▸ ACTIVITIES
1. Sum up the text about Winters's wrestling shows in two sentences.
2. In the text about Winters's wrestling shows, what organization was the tag team grudge match meant to raise money for?

▸ PAGE TEXT
———
At the end of the year, a second reunion show was held at St. Matthew's Baptist Church in Williamstown, New Jersey, to collect unwrapped toys for the Toys for Tots program. Winters won his match against King Kaluha via countout. Also headlining the show were The Blue Meanie, Steve Corino and Tony Stetson. On January 31, 2010, he and other TWA wrestlers appeared for "Wiseguy" Jimmy Cicero's "Bodyslam Autism Show" at the Flyers Skate Zone in Voorhees. Winters faced mixed martial artist "Sensei" Paul Lopresti.

After their bout, Winters "invaded" Lopresti's dojo and criticized both his opponent and martial arts in general. As the dojo regularly films its training and sparring sessions, his disruption was caught on tape and made widely available on YouTube and similar video sharing websites. A rematch was signed for the two to meet in a tag team match at the next TWA show in Vorhees on April 11. In a tag team grudge match, Winters and his partner Cujo the Hellhound lost to Lopresti and Michael Bruno when Lopresti forced Cujo to submit. The event was to help raise money for the Adopt a Pet organization.
———
▸ PROVIDED DATA
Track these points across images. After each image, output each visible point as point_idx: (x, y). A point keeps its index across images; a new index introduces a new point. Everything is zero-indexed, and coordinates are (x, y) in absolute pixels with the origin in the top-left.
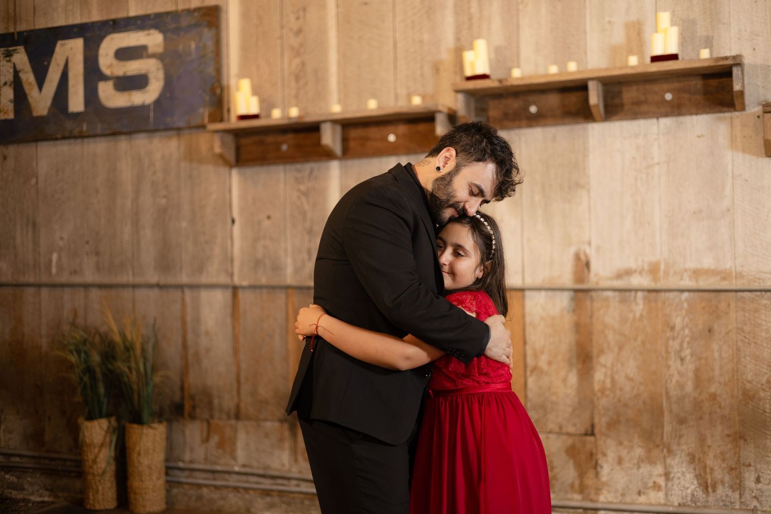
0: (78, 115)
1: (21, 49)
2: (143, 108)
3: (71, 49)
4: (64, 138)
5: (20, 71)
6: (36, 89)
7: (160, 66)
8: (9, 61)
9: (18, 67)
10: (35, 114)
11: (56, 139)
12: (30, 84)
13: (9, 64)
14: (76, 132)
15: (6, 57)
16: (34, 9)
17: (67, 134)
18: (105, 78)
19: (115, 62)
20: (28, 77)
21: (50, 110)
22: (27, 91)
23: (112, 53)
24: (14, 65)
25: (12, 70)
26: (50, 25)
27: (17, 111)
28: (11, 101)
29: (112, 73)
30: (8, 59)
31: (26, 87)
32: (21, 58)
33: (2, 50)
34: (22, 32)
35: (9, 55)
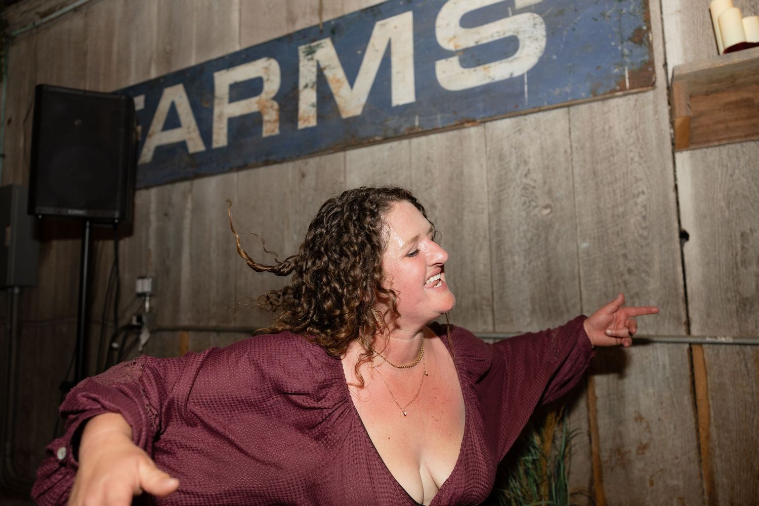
0: (406, 107)
1: (327, 41)
2: (512, 83)
3: (395, 27)
4: (386, 139)
5: (325, 68)
6: (346, 85)
7: (539, 19)
8: (312, 59)
9: (323, 64)
10: (344, 116)
11: (375, 143)
12: (338, 81)
13: (311, 63)
14: (403, 130)
15: (308, 54)
17: (390, 133)
18: (446, 54)
19: (462, 31)
20: (336, 74)
21: (365, 107)
22: (334, 90)
23: (456, 20)
24: (318, 62)
25: (314, 70)
27: (320, 117)
28: (313, 105)
29: (456, 47)
30: (310, 57)
31: (333, 87)
32: (326, 52)
33: (302, 49)
34: (329, 22)
35: (311, 52)
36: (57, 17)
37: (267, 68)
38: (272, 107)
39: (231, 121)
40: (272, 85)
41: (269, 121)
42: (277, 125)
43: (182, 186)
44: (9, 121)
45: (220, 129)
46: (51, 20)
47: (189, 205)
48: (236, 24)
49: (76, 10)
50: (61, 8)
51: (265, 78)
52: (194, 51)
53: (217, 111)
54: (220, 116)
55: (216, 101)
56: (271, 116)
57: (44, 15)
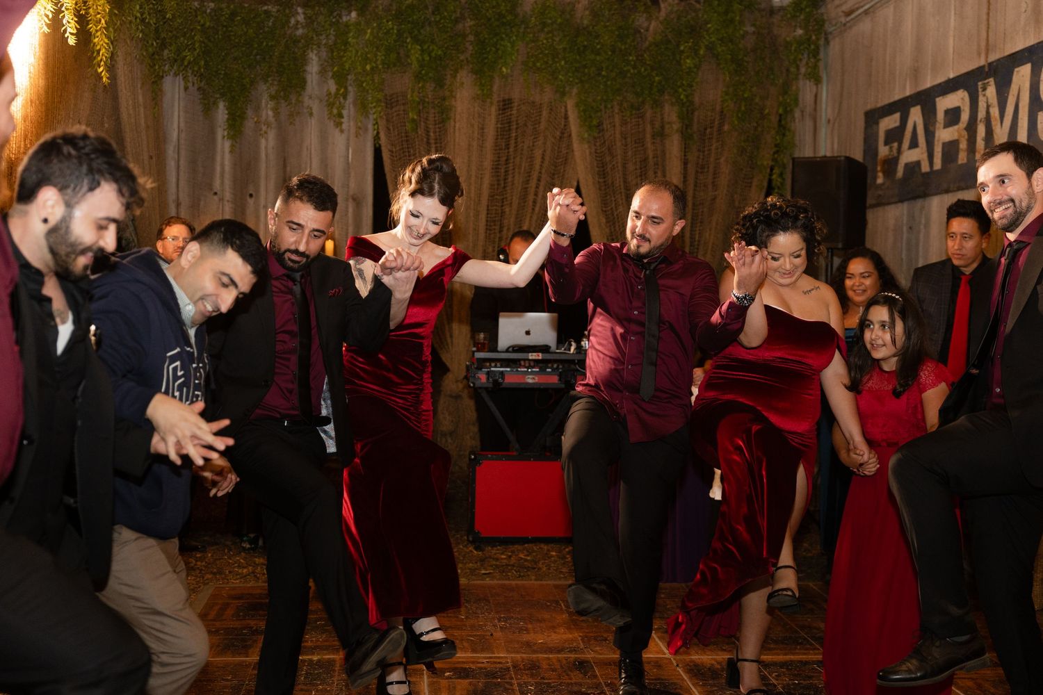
1: (991, 80)
3: (1023, 76)
5: (990, 106)
6: (999, 124)
8: (984, 95)
9: (990, 101)
12: (996, 119)
13: (984, 99)
16: (1005, 34)
20: (995, 112)
22: (993, 127)
24: (987, 99)
25: (985, 105)
26: (1014, 51)
28: (983, 140)
30: (983, 93)
31: (993, 123)
32: (991, 91)
33: (980, 83)
34: (993, 62)
35: (984, 89)
36: (856, 17)
37: (963, 99)
38: (964, 137)
39: (944, 144)
40: (965, 116)
41: (962, 150)
42: (966, 153)
43: (919, 203)
44: (829, 121)
45: (938, 152)
46: (852, 19)
47: (923, 221)
48: (951, 50)
49: (866, 12)
50: (858, 9)
51: (962, 108)
52: (929, 71)
53: (937, 135)
54: (938, 141)
55: (938, 125)
56: (963, 145)
57: (848, 14)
———
▸ LIST OF ANSWERS
1. Winters beat King Kaluha by countout at a year-end reunion show that collected toys for Toys for Tots. After facing "Sensei" Paul Lopresti on January 31, 2010, Winters disrupted Lopresti's dojo on tape, and in an April 11 tag team rematch he and Cujo the Hellhound lost to Lopresti and Michael Bruno.

2. The Adopt a Pet organization.